• İstanbul 13 °C
  • Ankara 13 °C

Rahim Er: Şarki Türkistan'ı ihmal edemeyiz!

Rahim Er: Şarki Türkistan'ı ihmal edemeyiz!
Kıbrıs’a sırtımızı dönemeyeceğimiz, Filistin’i görmezden gelemeyeceğimiz, Yemen’i yok sayamayacağımız... gibi Şarki Türkistan’ı da ihmal edemeyiz...
Ata yurdumuza bizde “Doğu Türkistan” denirken Uygur Türkleri “Şarki Türkistan” diyorlar.
Asya Türklüğü, “Türkistan” diye yekpare bir iklimdi. Ruslar, bu iklimin garb, Çinliler de şark tarafını hâkimiyetine alınca Türkistan, “Garbi Türkistan” ve “Şarki Türkistan” diye ikiye bölünmüş oldu. SSCB dağılınca ana gövdeyi kurtarma derdine düşen Rusya Federasyonu, Batı Türkistan’ı dört-beş parçaya bölerek gitti.
Şarki Türkistan’daki Çin işgaliyse devam ediyor.
Uygur Türkleriyle Osmanlı ve erken ve orta cumhuriyet zamanı Türklerinin “Şarki Türkistan”, bugünkü Türklerin “Doğu Türkistan”, Çinlilerinse “Özerk Sincan Uygur Bölgesi” dediği bu topraklar, bir medeniyet havzasıdır. Hem mimari, hem bedii ve hem de fikrî medeniyetin zirvede yaptığı bir yerdir. Bugün Türkçenin yazı dili için İslam harflerinin kullanıldığı tek ülkedir. Tabii bunda Çin’in alfabe birliğinizi önleme taktiğinin büyük payı vardır. Sayım yapılmadığı için Şarki Türkistan’ın nüfusu kesin olarak bilinmemektedir. Buna rağmen 25-30 milyon tahmin ediliyor. Çin ise bu rakamı çok aşağılara çekmektedir. Başkent Urumçi’dir.

(Veri kesiti):
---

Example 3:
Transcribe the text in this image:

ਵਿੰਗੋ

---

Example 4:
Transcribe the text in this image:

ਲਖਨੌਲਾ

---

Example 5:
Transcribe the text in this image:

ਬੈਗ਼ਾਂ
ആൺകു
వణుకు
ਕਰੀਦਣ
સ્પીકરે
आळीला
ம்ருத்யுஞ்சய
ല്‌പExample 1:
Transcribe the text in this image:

==

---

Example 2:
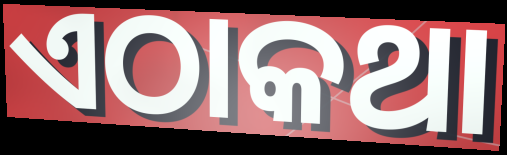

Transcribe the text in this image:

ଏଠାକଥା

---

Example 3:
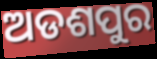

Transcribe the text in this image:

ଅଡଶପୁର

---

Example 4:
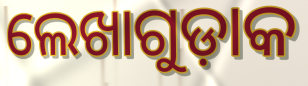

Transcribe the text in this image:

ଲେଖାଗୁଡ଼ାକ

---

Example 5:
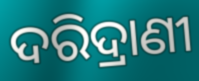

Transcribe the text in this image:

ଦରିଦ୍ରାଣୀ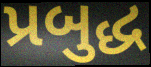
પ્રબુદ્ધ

(Görev A):
Şarki Türkistan yazısında "Uygur Türkleriyle Osmanlı" diye başlayan cümle bu topraklar için hangi adları sayıyor? Her adı, onu kullananlarla birlikte listeleyin.
(Görev B):
Şarki Türkistan yazısında "Ata yurdumuza bizde" ile başlayan bölümü, "işgaliyse devam ediyor." sözleri de dahil olmak üzere hiç değiştirmeden yazın.
(Görev C):
Şarki Türkistan yazısını bıraktığı yerden sürdürün.

(Alıştırma sonucu A):
- Şarki Türkistan: Uygur Türkleri ile Osmanlı ve erken ve orta cumhuriyet zamanı Türkleri
- Doğu Türkistan: bugünkü Türkler
- Özerk Sincan Uygur Bölgesi: Çinliler

(Alıştırma sonucu B):
Ata yurdumuza bizde “Doğu Türkistan” denirken Uygur Türkleri “Şarki Türkistan” diyorlar.
Asya Türklüğü, “Türkistan” diye yekpare bir iklimdi. Ruslar, bu iklimin garb, Çinliler de şark tarafını hâkimiyetine alınca Türkistan, “Garbi Türkistan” ve “Şarki Türkistan” diye ikiye bölünmüş oldu. SSCB dağılınca ana gövdeyi kurtarma derdine düşen Rusya Federasyonu, Batı Türkistan’ı dört-beş parçaya bölerek gitti.
Şarki Türkistan’daki Çin işgaliyse devam ediyor.

(Alıştırma sonucu C):
Çin’in elindeki bu ülke her çeşidiyle muazzam yer altı ve yer üstü kaynaklarına sahiptir. Diğer taraftan her Türk unsuru gibi Uygurlar da istiklallerine son derecede düşkündürler. Çin, bölgeye zaman zaman Çinli nüfus kaydırarak asimilasyona gitmektedir. Birkaç ay evvel Pekin yönetiminin “her Türk evine bir Çinli erkek yerleştirme” gibi inanılmaz bir uygulamaya gittiği haberi gelmişti. İbadet hürriyeti tamamen daraltılmıştır. En küçük bir millî kıpırdanış çok kanlı biçimde bastırılmaktadır.
Şarki Türkistan Kırım, Kıbrıs, Kafkaslar, Kerkük, Halep Filistin, Yemen, Bosna, Somali gibi yüreğimizde kanayan onlarca yaradan biridir.
Şu var ki dış politikada bir yanda millî davalar vardır, diğer yanda da taş gibi acı gerçekler. Hem  o davaların sahiplenilmesi, mağdur ve mazlum olanların derdine derman olunması ve hem de o taşa takılıp tökezlenilmemesi gerekir.
Şarki Türkistan’la gönlümüz bir olsa da arada uzak mesafeler var. Dünya ve bölge şartları var. Göz önündeki hakikatler var.
Türkiye ne gün Rusya ile yakınlaşsa Doğu Türkistan karışır, Uygur Türkleri, istiklal isteyerek sokağa düşer, Çin talepleri dinleyip makul hâl çareleri bulacağına çok sert biçimde karşılık verir. Birçok insan şehid düşer, birçok kimse loş mahzenlerde işkencelerden işkence beğenmek zorunda kalır. Türkiye’de vatandaşlar protesto gösterileri yapar. Ankara, sesini yükseltir. Bunun üzerine Pekin’in destek vermesiyle PKK saldırılarını çoğaltarak kan döker. Çin bu terör örgütüne silah ve daha başka yardımlarda bulunur. PKK lehine konuşmaya başlar.
Kısacası; Doğu Türkistan, Türk hariciyesinin yumuşak karnıdır. Ankara, Moskova’yla el sıkışınca Washington, Doğu Türkistan’ı tahrik etmekte, bunun üzerine Çin, şiddete başvurmakta, Türkiye rahatsızlanınca Pekin teröristleri azdırtmakta ve “Kürdistan” lafları etmektedir.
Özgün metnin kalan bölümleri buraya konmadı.